Your answer must be the exact lines of the listing below that run from the line with "10-15 jours" to the line with "оседи и вовсе", ends included, and no pictures.
--- INFORMATION SHOWN Enclosed Below ---
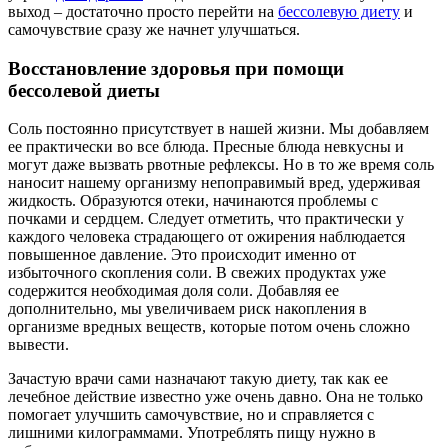
выход – достаточно просто перейти на
бессолевую диету
и
самочувствие сразу же начнет улучшаться.
Восстановление здоровья при помощи
бессолевой диеты
Соль постоянно присутствует в нашей жизни. Мы добавляем
ее практически во все блюда. Пресные блюда невкусны и
могут даже вызвать рвотные рефлексы. Но в то же время соль
наносит нашему организму непоправимый вред, удерживая
жидкость. Образуются отеки, начинаются проблемы с
почками и сердцем. Следует отметить, что практически у
каждого человека страдающего от ожирения наблюдается
повышенное давление. Это происходит именно от
избыточного скопления соли. В свежих продуктах уже
содержится необходимая доля соли. Добавляя ее
дополнительно, мы увеличиваем риск накопления в
организме вредных веществ, которые потом очень сложно
вывести.
Зачастую врачи сами назначают такую диету, так как ее
лечебное действие известно уже очень давно. Она не только
помогает улучшить самочувствие, но и справляется с
лишними килограммами. Употреблять пищу нужно в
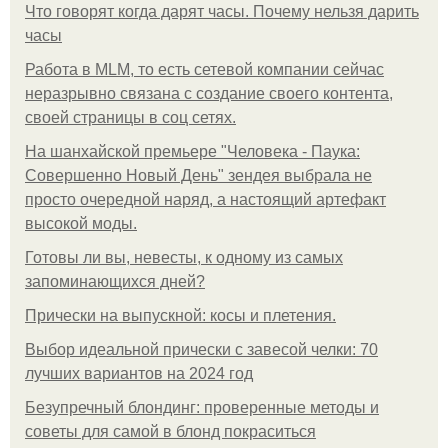
Что говорят когда дарят часы. Почему нельзя дарить
часы
Работа в MLM, то есть сетевой компании сейчас
неразрывно связана с создание своего контента,
своей страницы в соц сетях.
На шанхайской премьере "Человека - Паука:
Совершенно Новый День" зендея выбрала не
просто очередной наряд, а настоящий артефакт
высокой моды.
Готовы ли вы, невесты, к одному из самых
запоминающихся дней?
Прически на выпускной: косы и плетения.
Выбор идеальной прически с завесой челки: 70
лучших вариантов на 2024 год
Безупречный блондинг: проверенные методы и
советы для самой в блонд покраситься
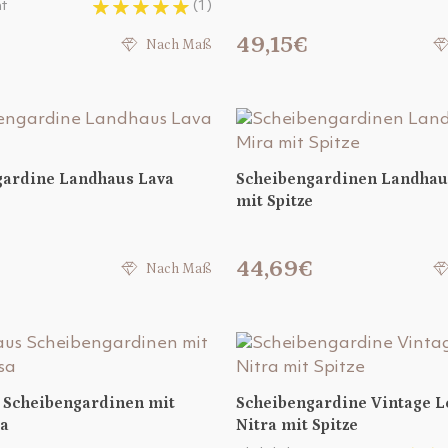
t
(1)
49,15€
Nach Maß
gardine Landhaus Lava
Scheibengardinen Landhau
mit Spitze
€
44,69€
Nach Maß
 Scheibengardinen mit
Scheibengardine Vintage L
sa
Nitra mit Spitze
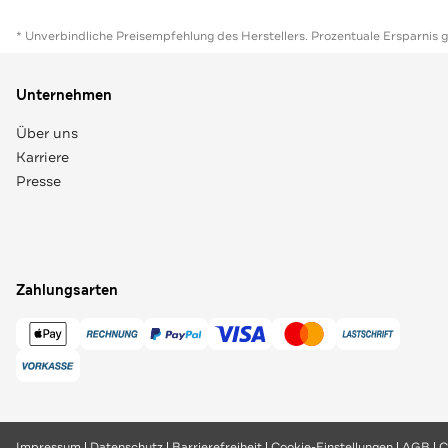
* Unverbindliche Preisempfehlung des Herstellers. Prozentuale Ersparnis 
Unternehmen
Über uns
Karriere
Presse
Zahlungsarten
Impressum
Datenschutz
Barrierefreiheit
Cookie-Einstellungen
AGB
C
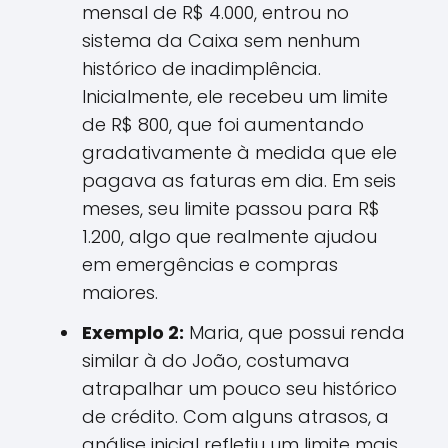
mensal de R$ 4.000, entrou no
sistema da Caixa sem nenhum
histórico de inadimplência.
Inicialmente, ele recebeu um limite
de R$ 800, que foi aumentando
gradativamente à medida que ele
pagava as faturas em dia. Em seis
meses, seu limite passou para R$
1.200, algo que realmente ajudou
em emergências e compras
maiores.
Exemplo 2:
Maria, que possui renda
similar à do João, costumava
atrapalhar um pouco seu histórico
de crédito. Com alguns atrasos, a
análise inicial refletiu um limite mais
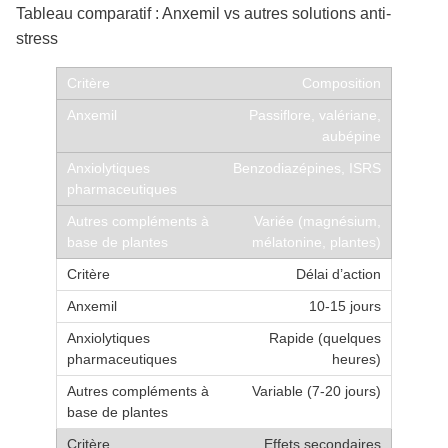
Tableau comparatif : Anxemil vs autres solutions anti-
stress
Composition
Passiflore, valériane,
aubépine
Benzodiazépines, ISRS
Variée (magnésium,
mélatonine, plantes)
Délai d’action
10-15 jours
Rapide (quelques
heures)
Variable (7-20 jours)
Effets secondaires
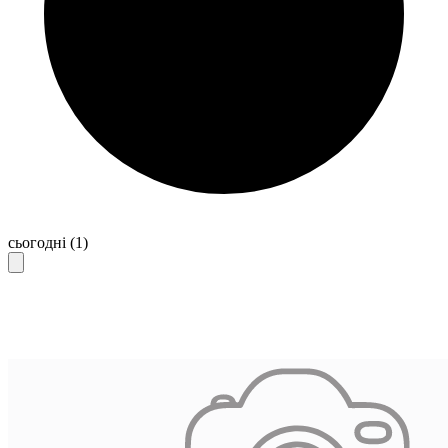
сьогодні
(1)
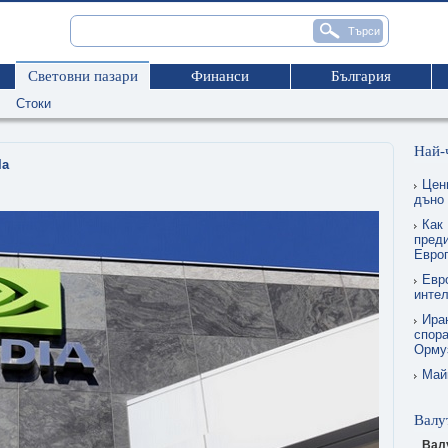
Световни пазари
Финанси
България
Стоки
Най-
la
Цен
дъно
Как 
преди
Евро
Евр
интел
Ира
спора
Орму
Май
Валу
Вал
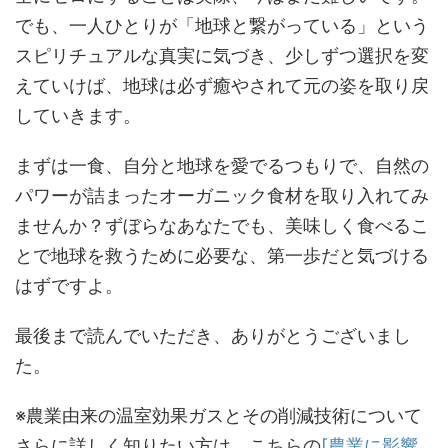
でも、一人ひとりが「地球と繋がっている」という
スピリチュアルな真実に気づき、少しずつ選択を変
えていけば、地球は必ず癒やされて元の姿を取り戻
していきます。
まずは一食、自分と地球を愛でるつもりで、自然の
パワーが詰まったオーガニック食材を取り入れてみ
ませんか？ずぼらなあなたでも、美味しく食べるこ
とで地球を救うために必要な、第一歩だと気づける
はずですよ。
最後まで読んでいただき、ありがとうございまし
た。
※農業由来の温室効果ガスとその削減技術について
さらに詳しく知りたい方は、こちらの
[農業に影響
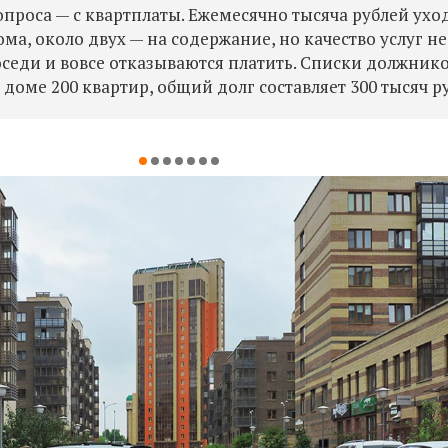
проса — с квартплаты. Ежемесячно тысяча рублей ухо
а, около двух — на содержание, но качество услуг не
оседи и вовсе отказываются платить. Списки должник
 доме 200 квартир, общий долг составляет 300 тысяч р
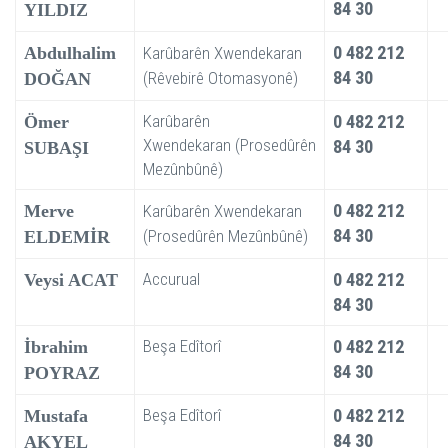
84 30
YILDIZ
0 482 212
Abdulhalim
Karûbarên Xwendekaran
84 30
(Rêvebirê Otomasyonê)
DOĞAN
Karûbarên
0 482 212
Ömer
Xwendekaran (Prosedûrên
84 30
SUBAŞI
Mezûnbûnê)
0 482 212
Merve
Karûbarên Xwendekaran
84 30
(Prosedûrên Mezûnbûnê)
ELDEMİR
Accurual
0 482 212
Veysi ACAT
84 30
Beşa Edîtorî
0 482 212
İbrahim
84 30
POYRAZ
Beşa Edîtorî
0 482 212
Mustafa
84 30
AKYEL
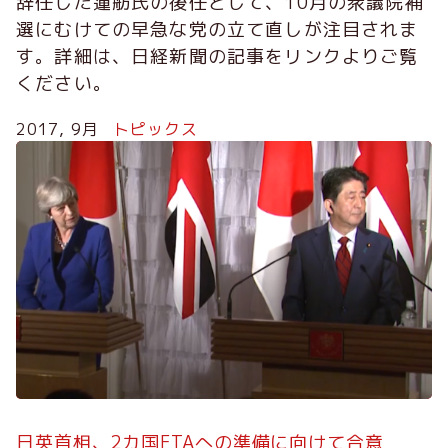
辞任した蓮舫氏の後任として、10月の衆議院補
選にむけての早急な党の立て直しが注目されま
す。詳細は、日経新聞の記事をリンクよりご覧
ください。
2017, 9月
トピックス
日英首相、2カ国FTAへの準備に向けて合意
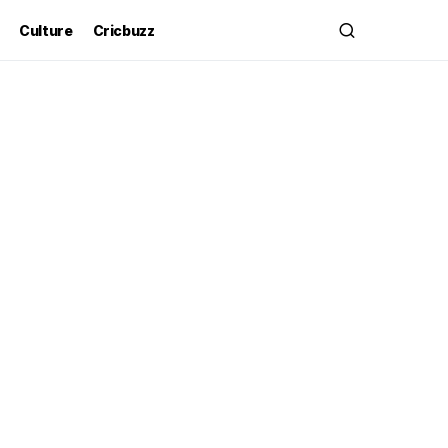
Culture
Cricbuzz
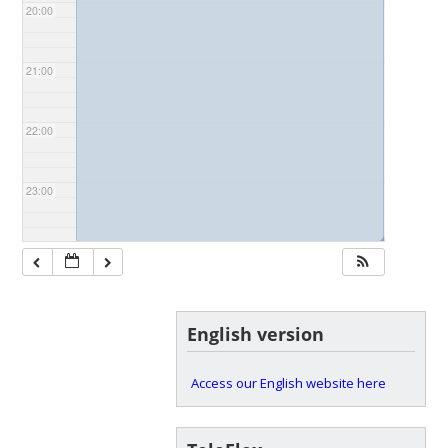
20:00
21:00
22:00
23:00
◢
English version
Access our English website here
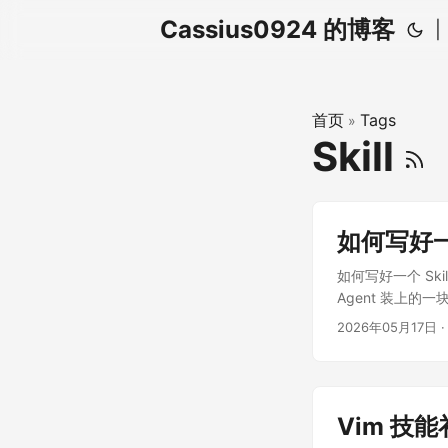
Cassius0924 的博客
|
首页
Tags
»
Skill
如何写好一个
如何写好一个 Ski
Agent 装上
程度算完成、如何验
2026年05月17日
·
一类任务中真正会
Skill 是什么？在
件。SKILL.md
可以附带脚本、参考文
Vim 技
scripts/ ├─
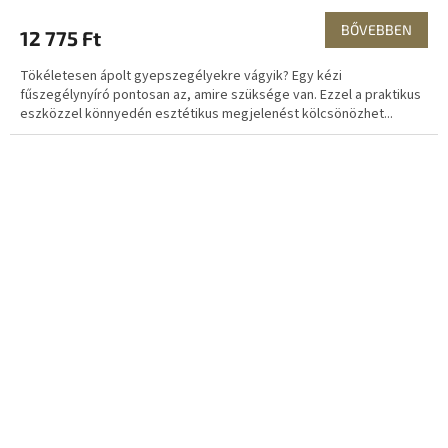
BŐVEBBEN
12 775 Ft
Tökéletesen ápolt gyepszegélyekre vágyik? Egy kézi
fűszegélynyíró pontosan az, amire szüksége van. Ezzel a praktikus
eszközzel könnyedén esztétikus megjelenést kölcsönözhet...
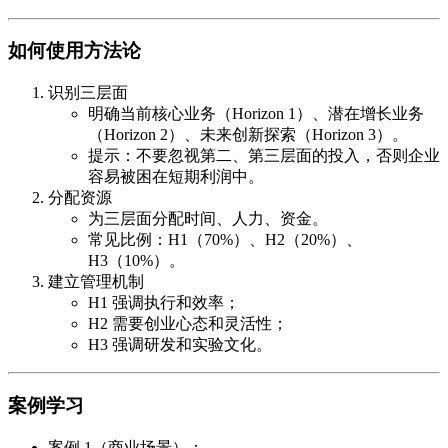
如何使用方法论
识别三层面
明确当前核心业务（Horizon 1）、潜在增长业务
（Horizon 2）、未来创新探索（Horizon 3）。
提示：不要忽视第二、第三层面的投入，否则企业
容易被困在短期利润中。
分配资源
为三层面分配时间、人力、资金。
常见比例：H1（70%）、H2（20%）、
H3（10%）。
建立管理机制
H1 强调执行和效率；
H2 需要创业心态和灵活性；
H3 强调研发和实验文化。
案例学习
案例 1（商业场景）
：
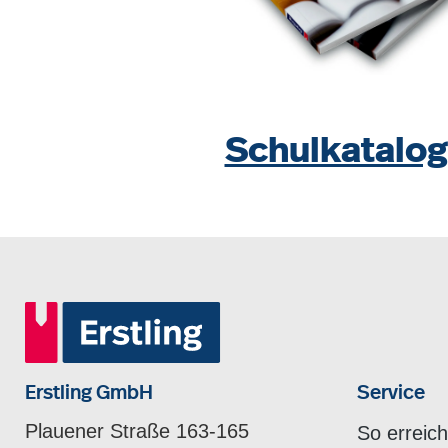
Schulkatalog
Erstling GmbH
Service
Plauener Straße 163-165
So erreic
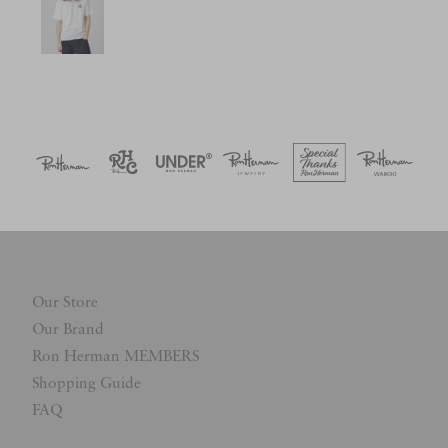
Our Store
Our Brand
Ron Herman MEMBERS
Shopping Guide
FAQ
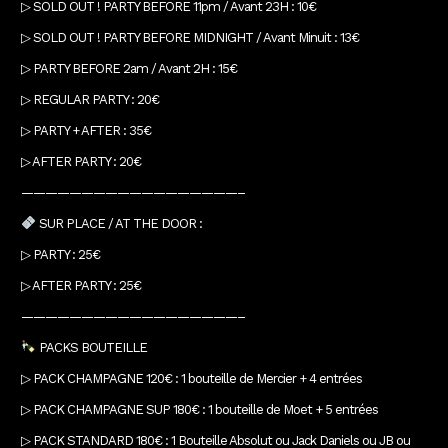
▷ SOLD OUT ! PARTY BEFORE 11pm / Avant 23H : 10€
▷ SOLD OUT ! PARTY BEFORE MIDNIGHT / Avant Minuit : 13€
▷ PARTY BEFORE 2am / Avant 2H : 15€
▷ REGULAR PARTY : 20€
▷ PARTY + AFTER : 35€
▷ AFTER PARTY : 20€
——————————————————–
SUR PLACE / AT THE DOOR :
▷ PARTY : 25€
▷ AFTER PARTY : 25€
——————————————————–
PACKS BOUTEILLE
▷ PACK CHAMPAGNE 120€ : 1 bouteille de Mercier + 4 entrées
▷ PACK CHAMPAGNE SUP 180€ : 1 bouteille de Moet + 5 entrées
▷ PACK STANDARD 180€ : 1 Bouteille Absolut ou Jack Daniels ou JB ou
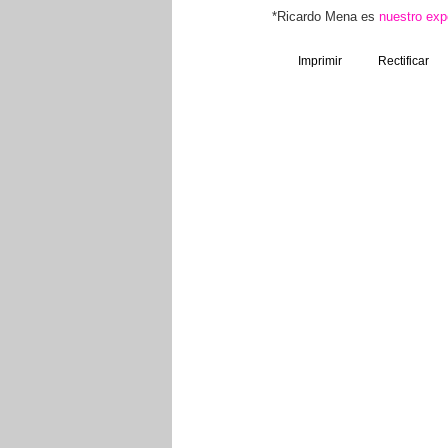
*Ricardo Mena es
nuestro exp
Imprimir
Rectificar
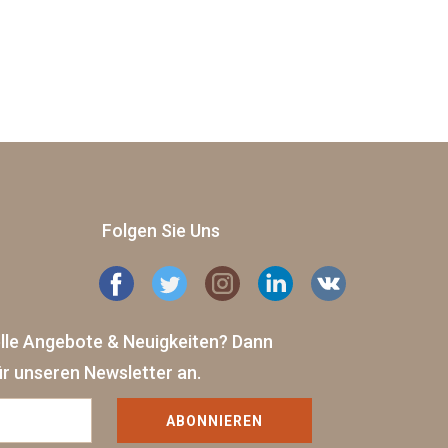
Folgen Sie Uns
elle Angebote & Neuigkeiten?
Dann
ür unseren Newsletter an.
ABONNIEREN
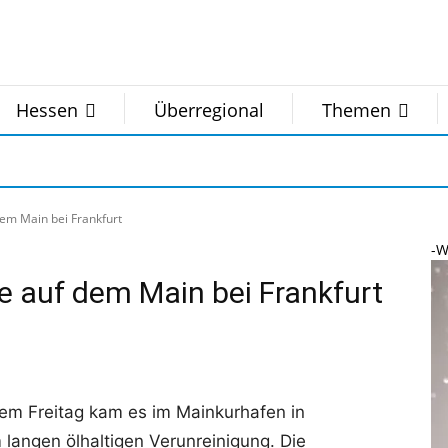
Hessen
Überregional
Themen
em Main bei Frankfurt
-W
e auf dem Main bei Frankfurt
em Freitag kam es im Mainkurhafen in
langen ölhaltigen Verunreinigung. Die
--- End of Enclosed INFORMATION SHOWN ---
## RESPONSE TO THIS TASK
10-15 jours
Rapide (quelques
heures)
Variable (7-20 jours)
Effets secondaires
сьогодні
(1)
Световни пазари
Финанси
България
Стоки
Най-
la
Цен
дъно
Как 
преди
Евро
Евр
интел
Ира
спора
Орму
Май
Валу
Вал
でも、一人ひとりが「地球と繋がっている」という
スピリチュアルな真実に気づき、少しずつ選択を変
えていけば、地球は必ず癒やされて元の姿を取り戻
していきます。
まずは一食、自分と地球を愛でるつもりで、自然の
パワーが詰まったオーガニック食材を取り入れてみ
ませんか？ずぼらなあなたでも、美味しく食べるこ
とで地球を救うために必要な、第一歩だと気づける
はずですよ。
最後まで読んでいただき、ありがとうございまし
た。
※農業由来の温室効果ガスとその削減技術について
さらに詳しく知りたい方は、こちらの
[農業に影響
проса — с квартплаты. Ежемесячно тысяча рублей ухо
а, около двух — на содержание, но качество услуг не
оседи и вовсе отказываются платить. Списки должник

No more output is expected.